L'ancien patron du football mondial Sepp Blatter a été entendu comme témoin dans l'enquête française pour corruption portant sur l'attribution controversée du Mondial-2022 au Qatar, dossier qui avait valu une garde à vue à son ancien conseiller Michel Platini.
Cette audition par les policiers français de l'ex-président de la Fifa (1998-2015), âgé de 85 ans, s'est déroulée jeudi et vendredi à Zurich, a appris l'AFP auprès de la police française et d'une source judiciaire, confirmant une information du quotidien français Le Monde.
Outre ce dossier, des enquêtes sont en cours aux Etats-Unis et en Suisse, sur cette victoire surprise et sur le fil du Qatar en 2010 alors que les Etats-Unis apparaissaient comme les grands favoris. En butte aux soupçons depuis sa victoire, le Qatar réfute toute corruption.
Le vote en faveur du Qatar de Michel Platini, alors patron de l'UEFA, avait contribué à emporter la décision, par quatorze voix contre huit pour les Etats-Unis. Ancien proche de Sepp Blatter, devenu son rival lorsqu'il avait voulu lui succéder à la tête de la Fifa, l'ex-légende du football français avait été placée en garde à vue en juin 2019, sans être inculpé.
Derrière Michel Platini et son vote surprise, les relations de l'émirat gazier avec la France sous la présidence de Sarkozy constituent la toile de fond des investigations menées pour 'corruption active et passive', 'recel' et 'blanchiment'.
Les liens entre Sarkozy et Platini
Les enquêteurs s'intéressent particulièrement à un déjeuner le 23 novembre 2010, qui aurait réuni le président français de l'époque, Nicolas Sarkozy, Michel Platini et deux hauts dirigeants qataris, le prince héritier Tamim ben Hamad al Thani - devenu émir en juin 2013 - et Hamad ben Jassem al Thani, alors premier ministre.
Neuf jours plus tard, le 2 décembre 2010, le pays du Golfe était désigné pour accueillir la Coupe du monde en 2022. Les enquêteurs se demandent si Michel Platini n'a pas voté en faveur du Qatar à la demande de Nicolas Sarkozy, ce que l'ancien joueur réfute.

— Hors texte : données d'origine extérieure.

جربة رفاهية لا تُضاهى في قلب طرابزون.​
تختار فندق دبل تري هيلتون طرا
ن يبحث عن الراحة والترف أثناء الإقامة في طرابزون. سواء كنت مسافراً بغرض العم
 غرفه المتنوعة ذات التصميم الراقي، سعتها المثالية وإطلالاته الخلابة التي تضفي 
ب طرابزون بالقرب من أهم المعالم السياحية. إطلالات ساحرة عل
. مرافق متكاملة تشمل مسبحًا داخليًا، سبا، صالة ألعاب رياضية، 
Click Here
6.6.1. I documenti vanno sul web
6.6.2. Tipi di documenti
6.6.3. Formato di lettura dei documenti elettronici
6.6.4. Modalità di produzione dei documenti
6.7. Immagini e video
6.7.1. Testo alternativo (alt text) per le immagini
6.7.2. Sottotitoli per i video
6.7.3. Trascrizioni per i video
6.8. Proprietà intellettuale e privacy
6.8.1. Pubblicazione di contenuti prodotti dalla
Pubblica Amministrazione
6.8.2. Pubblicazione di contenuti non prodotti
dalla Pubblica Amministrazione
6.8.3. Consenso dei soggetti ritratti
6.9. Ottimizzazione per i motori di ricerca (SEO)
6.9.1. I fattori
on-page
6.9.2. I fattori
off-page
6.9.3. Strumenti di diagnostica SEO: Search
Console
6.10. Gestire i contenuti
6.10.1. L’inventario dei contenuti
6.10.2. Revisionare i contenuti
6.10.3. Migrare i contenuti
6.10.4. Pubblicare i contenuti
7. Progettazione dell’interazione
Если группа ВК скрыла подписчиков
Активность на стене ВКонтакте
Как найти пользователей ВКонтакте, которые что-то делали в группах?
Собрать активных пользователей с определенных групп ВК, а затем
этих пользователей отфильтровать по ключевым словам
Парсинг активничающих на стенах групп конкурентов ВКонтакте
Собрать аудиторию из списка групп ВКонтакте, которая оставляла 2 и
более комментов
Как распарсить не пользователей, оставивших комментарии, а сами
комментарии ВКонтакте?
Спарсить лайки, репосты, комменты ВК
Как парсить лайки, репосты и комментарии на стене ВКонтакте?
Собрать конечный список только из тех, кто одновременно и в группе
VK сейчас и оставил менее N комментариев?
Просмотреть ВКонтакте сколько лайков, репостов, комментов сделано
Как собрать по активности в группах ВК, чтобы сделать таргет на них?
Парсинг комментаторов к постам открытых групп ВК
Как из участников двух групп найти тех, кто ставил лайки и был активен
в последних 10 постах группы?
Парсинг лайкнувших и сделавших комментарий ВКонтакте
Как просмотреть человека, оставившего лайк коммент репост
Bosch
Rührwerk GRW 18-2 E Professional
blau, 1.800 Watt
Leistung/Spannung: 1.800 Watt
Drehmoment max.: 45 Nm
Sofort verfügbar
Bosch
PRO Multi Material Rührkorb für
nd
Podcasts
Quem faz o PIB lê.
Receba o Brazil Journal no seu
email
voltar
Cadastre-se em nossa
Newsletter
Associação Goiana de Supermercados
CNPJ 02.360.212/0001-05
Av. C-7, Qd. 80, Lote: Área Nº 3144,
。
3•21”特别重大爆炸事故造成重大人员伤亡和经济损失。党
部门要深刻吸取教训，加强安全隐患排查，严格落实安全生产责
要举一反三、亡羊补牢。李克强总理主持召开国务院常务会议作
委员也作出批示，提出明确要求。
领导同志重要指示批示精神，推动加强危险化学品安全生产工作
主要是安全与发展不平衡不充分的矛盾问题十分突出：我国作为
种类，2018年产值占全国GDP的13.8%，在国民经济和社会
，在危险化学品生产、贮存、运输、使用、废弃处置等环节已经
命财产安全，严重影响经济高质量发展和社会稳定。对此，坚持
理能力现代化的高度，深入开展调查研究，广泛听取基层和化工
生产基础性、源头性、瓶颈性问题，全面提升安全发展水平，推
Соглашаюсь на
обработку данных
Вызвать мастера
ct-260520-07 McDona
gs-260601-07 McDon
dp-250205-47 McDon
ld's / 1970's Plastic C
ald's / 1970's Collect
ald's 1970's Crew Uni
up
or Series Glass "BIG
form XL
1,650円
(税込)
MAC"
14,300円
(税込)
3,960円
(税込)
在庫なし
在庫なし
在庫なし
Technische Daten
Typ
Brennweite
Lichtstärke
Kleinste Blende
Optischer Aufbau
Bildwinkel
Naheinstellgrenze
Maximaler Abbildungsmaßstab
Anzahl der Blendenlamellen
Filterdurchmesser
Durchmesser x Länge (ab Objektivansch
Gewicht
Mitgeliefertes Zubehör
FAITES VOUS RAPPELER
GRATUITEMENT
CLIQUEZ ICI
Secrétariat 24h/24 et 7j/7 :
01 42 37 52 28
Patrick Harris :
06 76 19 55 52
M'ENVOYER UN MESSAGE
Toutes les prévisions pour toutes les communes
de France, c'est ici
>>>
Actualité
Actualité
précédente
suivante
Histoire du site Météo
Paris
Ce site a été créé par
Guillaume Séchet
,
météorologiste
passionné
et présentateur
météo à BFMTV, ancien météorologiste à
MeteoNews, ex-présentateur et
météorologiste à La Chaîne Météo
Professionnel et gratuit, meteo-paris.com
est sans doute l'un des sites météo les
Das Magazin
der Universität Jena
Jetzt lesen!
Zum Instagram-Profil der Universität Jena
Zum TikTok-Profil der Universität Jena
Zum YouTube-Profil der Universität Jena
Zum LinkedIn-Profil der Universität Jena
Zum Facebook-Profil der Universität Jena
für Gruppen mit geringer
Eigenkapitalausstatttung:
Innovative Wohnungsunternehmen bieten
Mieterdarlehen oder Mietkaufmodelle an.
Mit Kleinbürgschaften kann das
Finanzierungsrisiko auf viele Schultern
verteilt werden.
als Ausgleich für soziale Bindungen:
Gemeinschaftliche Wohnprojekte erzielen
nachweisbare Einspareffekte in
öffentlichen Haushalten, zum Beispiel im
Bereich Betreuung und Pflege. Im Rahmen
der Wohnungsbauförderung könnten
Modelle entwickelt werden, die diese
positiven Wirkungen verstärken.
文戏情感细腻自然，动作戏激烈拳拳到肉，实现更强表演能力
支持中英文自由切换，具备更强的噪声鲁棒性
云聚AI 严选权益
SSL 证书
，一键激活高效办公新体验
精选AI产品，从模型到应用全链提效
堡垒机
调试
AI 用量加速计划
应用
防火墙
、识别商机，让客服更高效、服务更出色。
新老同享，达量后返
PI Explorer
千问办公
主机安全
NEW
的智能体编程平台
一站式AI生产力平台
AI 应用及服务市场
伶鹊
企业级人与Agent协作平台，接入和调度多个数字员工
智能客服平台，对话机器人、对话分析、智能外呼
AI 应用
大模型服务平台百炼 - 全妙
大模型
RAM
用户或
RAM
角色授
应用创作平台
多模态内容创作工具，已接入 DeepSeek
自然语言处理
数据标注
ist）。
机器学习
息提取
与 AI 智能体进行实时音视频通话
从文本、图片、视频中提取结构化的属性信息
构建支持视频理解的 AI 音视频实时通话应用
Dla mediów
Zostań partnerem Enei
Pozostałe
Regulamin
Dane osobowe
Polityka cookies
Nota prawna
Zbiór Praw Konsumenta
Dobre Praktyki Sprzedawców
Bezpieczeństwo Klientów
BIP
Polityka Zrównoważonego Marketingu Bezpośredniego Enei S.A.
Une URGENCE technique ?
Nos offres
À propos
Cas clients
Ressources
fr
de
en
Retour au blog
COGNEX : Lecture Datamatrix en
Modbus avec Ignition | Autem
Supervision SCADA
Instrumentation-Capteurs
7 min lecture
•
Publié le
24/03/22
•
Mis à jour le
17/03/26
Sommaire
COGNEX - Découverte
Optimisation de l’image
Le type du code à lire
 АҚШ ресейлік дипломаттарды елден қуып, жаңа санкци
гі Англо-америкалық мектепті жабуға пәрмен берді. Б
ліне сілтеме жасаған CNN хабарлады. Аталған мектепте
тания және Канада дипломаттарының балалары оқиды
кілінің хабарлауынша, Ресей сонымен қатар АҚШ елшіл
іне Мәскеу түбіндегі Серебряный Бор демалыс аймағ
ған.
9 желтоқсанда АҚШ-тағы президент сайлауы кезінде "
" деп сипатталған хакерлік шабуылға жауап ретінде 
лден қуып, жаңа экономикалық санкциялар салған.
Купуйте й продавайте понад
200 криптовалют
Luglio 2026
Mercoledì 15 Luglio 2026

Et fin 2011, le fils de l'ancien capitaine des Bleus, Laurent Platini, avait été recruté comme directeur général provisoire de l'équipementier qatari Burrda Sport, filiale de QSI.
La justice se demande si cette embauche constituait une contrepartie au vote de son père.
Le média d'investigation français Mediapart avait par ailleurs révélé fin 2020 une note datée du 28 avril 2011 sur la vente du PSG au fonds souverain Qatar Sports Investments (QSI), évoquant une répartition prévue du capital. Le document, saisi en juin 2019 dans les locaux de Colony Capital, l'ancien propriétaire du club, mentionne aussi le montant d'un salaire devant être versé à Laurent Platini.
Colony Capital
Six mois après le déjeuner au palais présidentiel de l'Elysée, en mai 2011, le Paris Saint-Germain avait été racheté par le fonds QSI pour 76 millions d'euros à Colony Capital. Le représentant en France de ce fonds d'investissement américain était Sébastien Bazin, homme d'affaires proche de Nicolas Sarkozy.
Michel Platini a assuré dans un récent entretien au Monde avoir décidé seul de privilégier le Qatar, prenant sa décision 'très tôt', sans aucune influence de Nicolas Sarkozy. 'Les décisions économiques et le business du Qatar me sont totalement étrangers' et 'mon fils est suffisamment grand, autonome et compétent pour construire sa carrière sans son père ou ses interventions', a-t-il dit.
Sophie Dion, conseillère technique chargée des sports du président Sarkozy, avait été également placée en garde à vue en 2019, mais n'a pas non plus été mise en examen. L'ex-secrétaire général de l'Elysée Claude Guéant, lui, avait été entendu en audition libre.
Autre axe d'enquête, un contrat conclu avant l'attribution du Mondial, qui accordait les droits de diffusion TV des Mondiaux 2018 à 2022 à la chaîne qatarie Al-Jazeera contre 300 millions de dollars, avec un bonus de 100 millions de dollars à la Fifa en cas d'octroi au Qatar.